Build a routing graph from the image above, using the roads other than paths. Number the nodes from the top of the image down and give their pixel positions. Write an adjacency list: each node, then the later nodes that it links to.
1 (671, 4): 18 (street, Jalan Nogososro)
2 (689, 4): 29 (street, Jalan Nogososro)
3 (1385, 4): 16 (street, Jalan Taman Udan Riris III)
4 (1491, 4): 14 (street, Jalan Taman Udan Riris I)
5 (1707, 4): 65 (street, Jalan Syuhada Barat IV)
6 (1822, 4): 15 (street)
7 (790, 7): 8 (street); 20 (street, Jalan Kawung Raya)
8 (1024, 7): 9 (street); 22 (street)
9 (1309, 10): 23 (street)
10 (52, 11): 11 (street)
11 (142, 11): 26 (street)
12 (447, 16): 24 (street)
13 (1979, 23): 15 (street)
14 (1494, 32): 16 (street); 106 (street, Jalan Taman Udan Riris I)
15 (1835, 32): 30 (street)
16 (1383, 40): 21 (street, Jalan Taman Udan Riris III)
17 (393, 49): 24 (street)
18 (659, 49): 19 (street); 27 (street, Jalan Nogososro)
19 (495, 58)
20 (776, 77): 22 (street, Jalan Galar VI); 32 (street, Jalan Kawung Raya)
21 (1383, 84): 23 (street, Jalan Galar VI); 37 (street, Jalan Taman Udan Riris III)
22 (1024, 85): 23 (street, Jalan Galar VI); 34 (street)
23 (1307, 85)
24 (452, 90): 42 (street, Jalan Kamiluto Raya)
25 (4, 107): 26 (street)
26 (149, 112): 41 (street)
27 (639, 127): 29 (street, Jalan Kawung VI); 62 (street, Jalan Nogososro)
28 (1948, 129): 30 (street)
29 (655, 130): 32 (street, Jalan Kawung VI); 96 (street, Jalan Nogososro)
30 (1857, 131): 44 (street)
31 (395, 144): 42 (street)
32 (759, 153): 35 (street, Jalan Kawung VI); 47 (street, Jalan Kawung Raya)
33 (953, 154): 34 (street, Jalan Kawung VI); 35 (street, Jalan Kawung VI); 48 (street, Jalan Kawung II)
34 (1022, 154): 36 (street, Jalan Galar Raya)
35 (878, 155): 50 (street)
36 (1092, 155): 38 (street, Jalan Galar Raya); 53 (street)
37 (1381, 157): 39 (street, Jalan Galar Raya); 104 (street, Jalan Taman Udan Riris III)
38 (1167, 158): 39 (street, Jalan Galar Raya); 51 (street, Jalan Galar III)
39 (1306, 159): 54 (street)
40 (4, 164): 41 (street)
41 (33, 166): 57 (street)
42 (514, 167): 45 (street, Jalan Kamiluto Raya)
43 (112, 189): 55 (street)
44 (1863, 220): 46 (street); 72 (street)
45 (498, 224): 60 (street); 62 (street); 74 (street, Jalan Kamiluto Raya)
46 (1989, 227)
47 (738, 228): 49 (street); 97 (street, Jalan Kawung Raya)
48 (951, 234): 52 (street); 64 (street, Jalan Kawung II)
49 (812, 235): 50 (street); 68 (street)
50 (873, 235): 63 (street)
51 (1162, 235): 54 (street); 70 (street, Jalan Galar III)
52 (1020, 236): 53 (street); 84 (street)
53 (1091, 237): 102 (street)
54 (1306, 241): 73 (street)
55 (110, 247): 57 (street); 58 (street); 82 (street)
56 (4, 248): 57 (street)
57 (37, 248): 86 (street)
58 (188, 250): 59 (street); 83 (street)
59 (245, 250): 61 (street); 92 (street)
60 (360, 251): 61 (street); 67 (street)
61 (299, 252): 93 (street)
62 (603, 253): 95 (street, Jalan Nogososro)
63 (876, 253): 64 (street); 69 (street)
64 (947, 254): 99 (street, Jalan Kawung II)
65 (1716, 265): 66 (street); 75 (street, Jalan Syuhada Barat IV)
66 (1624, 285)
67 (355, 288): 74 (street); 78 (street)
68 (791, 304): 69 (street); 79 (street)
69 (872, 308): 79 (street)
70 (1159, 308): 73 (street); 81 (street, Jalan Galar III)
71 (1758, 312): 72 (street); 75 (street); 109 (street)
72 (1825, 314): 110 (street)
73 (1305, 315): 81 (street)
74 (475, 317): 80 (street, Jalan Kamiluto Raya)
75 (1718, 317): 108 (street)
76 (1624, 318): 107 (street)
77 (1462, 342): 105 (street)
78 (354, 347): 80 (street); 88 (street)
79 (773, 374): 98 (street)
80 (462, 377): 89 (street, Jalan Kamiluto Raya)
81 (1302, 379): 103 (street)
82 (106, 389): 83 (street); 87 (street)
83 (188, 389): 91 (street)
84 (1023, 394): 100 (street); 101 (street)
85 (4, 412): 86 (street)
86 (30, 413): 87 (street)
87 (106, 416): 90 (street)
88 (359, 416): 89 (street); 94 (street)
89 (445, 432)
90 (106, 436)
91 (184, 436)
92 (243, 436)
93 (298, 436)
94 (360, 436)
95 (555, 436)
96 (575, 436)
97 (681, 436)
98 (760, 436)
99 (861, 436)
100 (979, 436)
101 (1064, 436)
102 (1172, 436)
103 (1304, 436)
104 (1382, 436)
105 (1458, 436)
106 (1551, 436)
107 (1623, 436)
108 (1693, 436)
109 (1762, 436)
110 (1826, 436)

WHAT YOU SHOULD DO → Check each line above for the string "Kawung" and copy those that have it.

RESULT OF THE TASK →
7 (790, 7): 8 (street); 20 (street, Jalan Kawung Raya)
20 (776, 77): 22 (street, Jalan Galar VI); 32 (street, Jalan Kawung Raya)
27 (639, 127): 29 (street, Jalan Kawung VI); 62 (street, Jalan Nogososro)
29 (655, 130): 32 (street, Jalan Kawung VI); 96 (street, Jalan Nogososro)
32 (759, 153): 35 (street, Jalan Kawung VI); 47 (street, Jalan Kawung Raya)
33 (953, 154): 34 (street, Jalan Kawung VI); 35 (street, Jalan Kawung VI); 48 (street, Jalan Kawung II)
47 (738, 228): 49 (street); 97 (street, Jalan Kawung Raya)
48 (951, 234): 52 (street); 64 (street, Jalan Kawung II)
64 (947, 254): 99 (street, Jalan Kawung II)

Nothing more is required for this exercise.